Usually, we order the objects as \(x_1,\ldots,x_n\), and \(S_i=\{x_1,\ldots,x_i\}\). We compute table \(D_{S_{i+1}}\) from \(D_{S_i}\) in \(O(C)\) time. This should be the operation for \(\triangleright\) and \(\triangleleft\). To get the particular entry \(D_{S\cup T}[C]\), \(O(C)\) time suffice if we are given table for \(D_S\) and \(D_T\). This would be the \(\bowtie\) operation.

This implies if the sequence size is at most \(n\), then for any sequence of \(m\) operations, we can dynamically compute all \(f\) in \(O(mC)\) time using only \(O(\sqrt{n}C)\) space. Notice once we convert the general algorithm to work in this special case, it is essentially the solution by Lei Huang. In fact, this general data structure is inspired by his solution.

## 4.2 Maximum subarray sum

The common dynamic programming problem of finding the maximum sum in an array(or, here we consider as a sequence) with both negative and positive numbers. One can compute it in linear time with Kadane's algorithm. This is a decomposable function, too.

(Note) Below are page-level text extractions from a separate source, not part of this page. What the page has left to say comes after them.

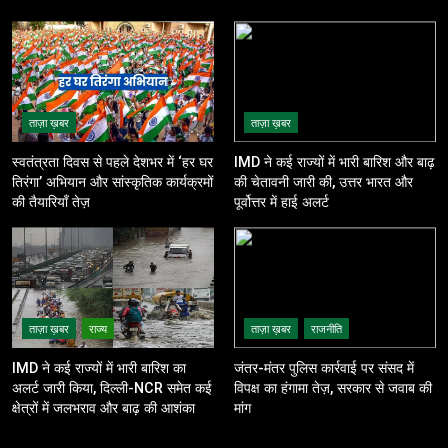
ताज़ा ख़बर
ताज़ा ख़बर
स्वतंत्रता दिवस से पहले देशभर में ‘हर घर
IMD ने कई राज्यों में भारी बारिश और बाढ़
तिरंगा’ अभियान और सांस्कृतिक कार्यक्रमों
की चेतावनी जारी की, उत्तर भारत और
की तैयारियाँ तेज़
पूर्वोत्तर में हाई अलर्ट
ताज़ा ख़बर
राज्य
ताज़ा ख़बर
राजनीति
IMD ने कई राज्यों में भारी बारिश का
जंतर-मंतर पुलिस कार्रवाई पर संसद में
अलर्ट जारी किया, दिल्ली-NCR समेत कई
विपक्ष का हंगामा तेज़, सरकार से जवाब की
क्षेत्रों में जलभराव और बाढ़ की आशंका
मांग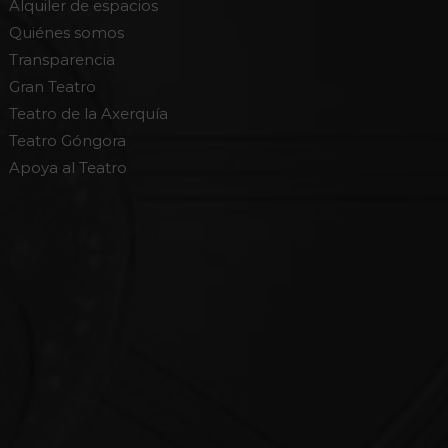
Alquiler de espacios
Quiénes somos
Transparencia
Gran Teatro
Teatro de la Axerquía
Teatro Góngora
Apoya al Teatro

Let \(\bigtriangleright_{i=j}^k x_i=(a,b,c,d)\), where \(a\) is the maximum sum using the beginning, \(b\) is the sum of all elements from the beginning, \(c\) is the maximum using the current element and \(d\) is the maximum seen so far. \(\triangleleft\) is defined similarly. One can see that \((a,b,c,d')\bowtie (a',b',c',d') = \max(a+a',d,d')\).

## 4.3 Dynamic sum of a sequence of elements

Let \(x_1,\ldots,x_n\) be a finite sequence of elements from a monoid \((M,+)\). Dynamically maintain the sum of all element in the sequence if we can add and delete element in both end of the sequence.

A simpler version of this problem is asked in CS theory, where we are allowed to add in one end and delete in another.

Let \(f\) be the sum of elements in the sequence, then \(f\) is \((+,+,+)\)-decomposable. There is a more general statement:

\(f\) is a homomorphism, then it is decomposable.

Of course, there is already a data structure support this--a finger tree [3]. Because of the monoid structure, we can even allow concatenations.

# References

[1] S. Swamy, J. Savage, **Space-time tradeoffs for linear recursion**, Mathematical Systems Theory. 16 (1983) 9–27 10.1007/BF01744566.

[2] H. Petersen, Stacks versus deques, in: J. Wang (Ed.), Computing and Combinatorics, Springer Berlin Heidelberg, 2001: pp. 218–227 10.1007/3-540-44679-6_24.

[3] R. Hinze, R. Paterson, **Finger trees: A simple general-purpose data structure**, J. Funct. Program. 16 (2006) 197–217 10.1017/S0956796805005769.